Iceland volcano sits on hottest bit of North Atlantic mantle plume: A magma hotspot

Mighty eruptions at a volcano in Iceland involve huge amounts of lava, so it's no surprise the Bardarbunga volcano lies directly over the hottest portion of the North Atlantic mantle plume, researchers say.

The volcano in central Iceland, which has been ejecting huge amounts of lava since Aug. 31, is evidence that such eruptions require extremely high mantle temperatures deep beneath the Earth's surface to generate such massive amounts of magma, scientists from the University of California Davis and Denmark's Aarhus University say.

"From time to time the Earth's mantle belches out huge quantities of magma on a scale unlike anything witnessed in historic times," says UC Davis earth and planetary science Professor Charles Lesher.

"These events provide unique windows into the internal working of our planet," says Lesher who, along with his former doctoral student Eric Brown, published the findings of their study in the journal Nature Geoscience.

Bardarbunga lies beneath Iceland's Vatnajokull glacier at the junction between the eastern and northern volcanic rift zones where the present-day center of the mantle hot spot beneath Iceland is thought to be.

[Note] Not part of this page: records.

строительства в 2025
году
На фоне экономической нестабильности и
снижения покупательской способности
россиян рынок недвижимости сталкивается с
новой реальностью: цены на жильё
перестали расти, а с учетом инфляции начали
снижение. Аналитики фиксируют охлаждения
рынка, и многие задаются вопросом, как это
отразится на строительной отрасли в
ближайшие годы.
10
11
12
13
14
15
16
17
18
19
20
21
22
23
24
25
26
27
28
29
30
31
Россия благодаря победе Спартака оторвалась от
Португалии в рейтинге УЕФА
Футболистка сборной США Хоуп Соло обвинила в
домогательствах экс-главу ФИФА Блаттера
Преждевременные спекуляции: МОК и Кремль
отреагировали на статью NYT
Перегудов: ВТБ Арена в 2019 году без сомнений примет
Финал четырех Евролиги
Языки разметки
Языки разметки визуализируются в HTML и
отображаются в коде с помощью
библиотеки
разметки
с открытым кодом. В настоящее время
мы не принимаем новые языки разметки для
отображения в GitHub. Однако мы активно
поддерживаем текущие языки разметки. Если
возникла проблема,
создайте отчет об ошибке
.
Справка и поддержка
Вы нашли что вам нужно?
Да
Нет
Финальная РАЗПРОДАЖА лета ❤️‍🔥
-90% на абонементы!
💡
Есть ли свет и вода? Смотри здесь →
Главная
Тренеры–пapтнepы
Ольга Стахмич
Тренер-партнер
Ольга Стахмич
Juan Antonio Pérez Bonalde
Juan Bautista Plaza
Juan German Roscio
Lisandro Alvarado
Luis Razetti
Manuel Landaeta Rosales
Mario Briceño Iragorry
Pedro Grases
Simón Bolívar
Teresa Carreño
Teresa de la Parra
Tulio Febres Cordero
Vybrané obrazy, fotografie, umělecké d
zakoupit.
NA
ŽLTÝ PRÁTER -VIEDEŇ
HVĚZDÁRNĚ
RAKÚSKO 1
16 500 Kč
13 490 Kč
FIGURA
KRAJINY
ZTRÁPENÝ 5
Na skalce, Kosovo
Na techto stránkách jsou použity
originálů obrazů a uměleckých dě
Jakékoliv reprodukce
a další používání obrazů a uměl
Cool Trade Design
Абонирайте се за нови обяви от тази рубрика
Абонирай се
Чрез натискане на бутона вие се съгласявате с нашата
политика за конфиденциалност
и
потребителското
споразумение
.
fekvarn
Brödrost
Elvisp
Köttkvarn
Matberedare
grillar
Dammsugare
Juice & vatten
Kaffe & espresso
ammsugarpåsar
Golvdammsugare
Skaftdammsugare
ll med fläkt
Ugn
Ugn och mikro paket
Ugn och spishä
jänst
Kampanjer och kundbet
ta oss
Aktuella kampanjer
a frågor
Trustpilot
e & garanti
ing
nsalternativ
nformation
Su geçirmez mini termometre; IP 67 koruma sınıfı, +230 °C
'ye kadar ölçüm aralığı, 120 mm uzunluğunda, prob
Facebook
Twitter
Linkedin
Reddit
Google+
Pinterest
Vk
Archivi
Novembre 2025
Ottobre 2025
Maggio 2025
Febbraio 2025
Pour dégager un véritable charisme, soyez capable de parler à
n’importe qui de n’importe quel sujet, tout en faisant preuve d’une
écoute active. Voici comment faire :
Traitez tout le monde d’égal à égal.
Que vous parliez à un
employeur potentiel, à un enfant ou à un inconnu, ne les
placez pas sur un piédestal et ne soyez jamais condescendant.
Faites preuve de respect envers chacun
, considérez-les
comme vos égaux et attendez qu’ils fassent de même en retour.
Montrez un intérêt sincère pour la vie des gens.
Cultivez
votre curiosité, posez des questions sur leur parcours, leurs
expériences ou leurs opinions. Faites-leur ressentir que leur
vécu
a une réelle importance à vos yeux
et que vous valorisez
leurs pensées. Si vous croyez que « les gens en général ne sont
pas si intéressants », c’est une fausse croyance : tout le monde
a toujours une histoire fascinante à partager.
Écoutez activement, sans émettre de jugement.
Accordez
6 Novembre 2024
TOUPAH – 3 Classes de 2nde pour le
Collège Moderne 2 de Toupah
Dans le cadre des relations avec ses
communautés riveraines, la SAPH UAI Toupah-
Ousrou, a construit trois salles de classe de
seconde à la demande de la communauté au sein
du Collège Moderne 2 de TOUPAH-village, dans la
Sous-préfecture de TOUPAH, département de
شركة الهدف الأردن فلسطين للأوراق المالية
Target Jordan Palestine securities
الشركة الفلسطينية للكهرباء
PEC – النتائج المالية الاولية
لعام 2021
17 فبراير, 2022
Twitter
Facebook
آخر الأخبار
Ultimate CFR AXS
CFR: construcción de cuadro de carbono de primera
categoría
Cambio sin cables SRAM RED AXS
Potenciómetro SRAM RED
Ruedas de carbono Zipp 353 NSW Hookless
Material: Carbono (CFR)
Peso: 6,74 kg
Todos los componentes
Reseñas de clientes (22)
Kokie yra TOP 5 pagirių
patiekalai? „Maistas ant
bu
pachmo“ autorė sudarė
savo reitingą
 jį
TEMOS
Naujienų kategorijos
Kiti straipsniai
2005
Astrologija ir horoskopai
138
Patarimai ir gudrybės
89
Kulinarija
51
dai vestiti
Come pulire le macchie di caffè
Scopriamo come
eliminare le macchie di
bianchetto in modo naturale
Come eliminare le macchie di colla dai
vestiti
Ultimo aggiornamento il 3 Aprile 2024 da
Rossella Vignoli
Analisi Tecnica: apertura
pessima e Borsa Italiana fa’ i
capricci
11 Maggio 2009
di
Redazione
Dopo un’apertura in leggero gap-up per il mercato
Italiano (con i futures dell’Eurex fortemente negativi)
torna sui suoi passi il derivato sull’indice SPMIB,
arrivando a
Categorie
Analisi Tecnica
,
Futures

Such hot spots are thought to be the source of areas known as large igneous provinces that have existed through Earth's history, Lesher says.

Lesher and Brown say their study strongly suggests extreme mantle temperatures are a factor in generating the huge magma volumes that created North Atlantic provinces bordering Greenland and northern Europe.

Some researchers have discounted the role mantle plumes play in their formation, suggesting instead they are the result of chemical anomalies in the mantle.

However, the new findings, based on both the volcanic record of the region over the past 56 million years and computer modeling, put mantle plumes of hot, deep sources of magma back in the forefront.

"There's little doubt that the mantle is composed of different types of chemical compounds, but this is not the dominant factor," Brown says. "Rather, locally high mantle temperatures are the key ingredient."

Bardarbunga has experienced around 300 to 400 eruptions during the past 10,000 years, including one around 8,600 years ago that produced the Earth's largest known lava flow of the last 10,000 years. It was estimated to have been around 21 cubic kilometers in volume and travelling more than 60 miles from the volcano to Iceland's south coast.

In historic times, there have been 23 eruptions at rates of around twice every century, with the last one before the current event taking place in 1910.